Stated task 1: From the records below, write out the lines between the one containing "pose: elev=200.0 azim=318.5" and the one containing "Dot at: (390, 232)", inclusive, with nothing added.

Source excerpt:
Studio album by Dark Funeral
- Released: 27 April 1998
- Recorded: 9–21 January 1997
- Studio: The Abyss Studios
- Genre: Black metal
- Length: 35:06
- Language: English, Latin
- Label: No Fashion
- Producer: Dark Funeral, Peter Tägtgren

Dark Funeral chronology
| The Secrets of the Black Arts (1996) | Vobiscum Satanas (1998) | Diabolis Interium (2001) |

= Vobiscum Satanas =

Vobiscum Satanas (Latin for "May Satan Be with You") is the second studio album by Swedish black metal band Dark Funeral. Vobiscum Satanas is the first album to feature longtime vocalist and lyricist Emperor Magus Caligula, and the only one to feature guitarist Typhos and drummer Alzazmon. Only guitarist Lord Ahriman returns for this album from the lineup that appeared on the previous album.

The album was remastered and reissued on CD by Regain Records in 2007. The reissue was limited to 3,000 copies and also featured four bonus tracks recorded live at Hultsfreds Festival in 1998. The album was remastered in May 2007 by Peter In de Betou at Tailor Maid Productions.

Supplied records:
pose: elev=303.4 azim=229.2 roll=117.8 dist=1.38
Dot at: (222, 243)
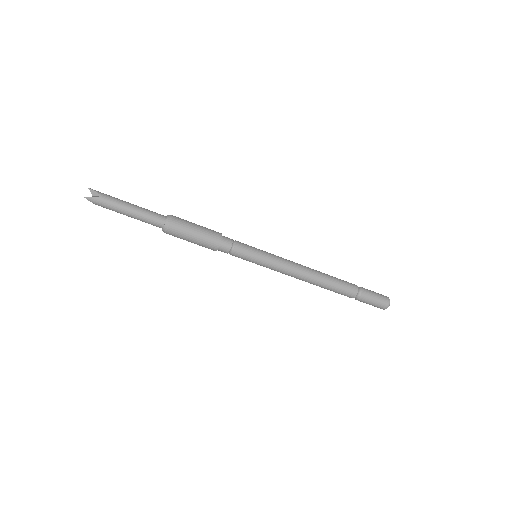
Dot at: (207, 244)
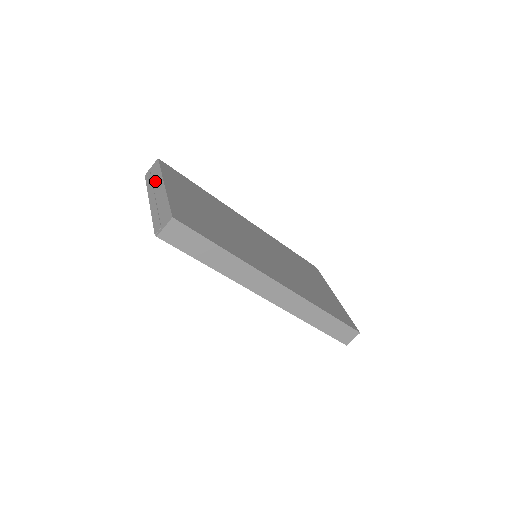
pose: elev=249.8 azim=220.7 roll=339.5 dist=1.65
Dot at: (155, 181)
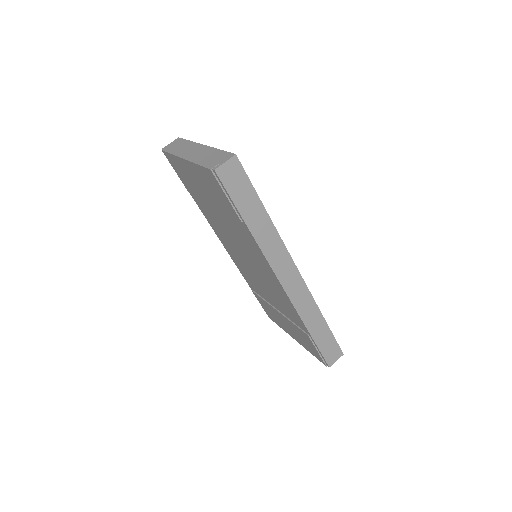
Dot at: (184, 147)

==

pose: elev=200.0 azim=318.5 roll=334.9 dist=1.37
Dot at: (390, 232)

Stated task 2: Give again the passage from the Vobiscum Satanas article between "Dark Funeral chronology" and "Tailor Maid Productions.", inclusive, word for word.

Written answer 1:
pose: elev=200.0 azim=318.5 roll=334.9 dist=1.37
Dot at: (390, 232)

Written answer 2:
Dark Funeral chronology
| The Secrets of the Black Arts (1996) | Vobiscum Satanas (1998) | Diabolis Interium (2001) |

= Vobiscum Satanas =

Vobiscum Satanas (Latin for "May Satan Be with You") is the second studio album by Swedish black metal band Dark Funeral. Vobiscum Satanas is the first album to feature longtime vocalist and lyricist Emperor Magus Caligula, and the only one to feature guitarist Typhos and drummer Alzazmon. Only guitarist Lord Ahriman returns for this album from the lineup that appeared on the previous album.

The album was remastered and reissued on CD by Regain Records in 2007. The reissue was limited to 3,000 copies and also featured four bonus tracks recorded live at Hultsfreds Festival in 1998. The album was remastered in May 2007 by Peter In de Betou at Tailor Maid Productions.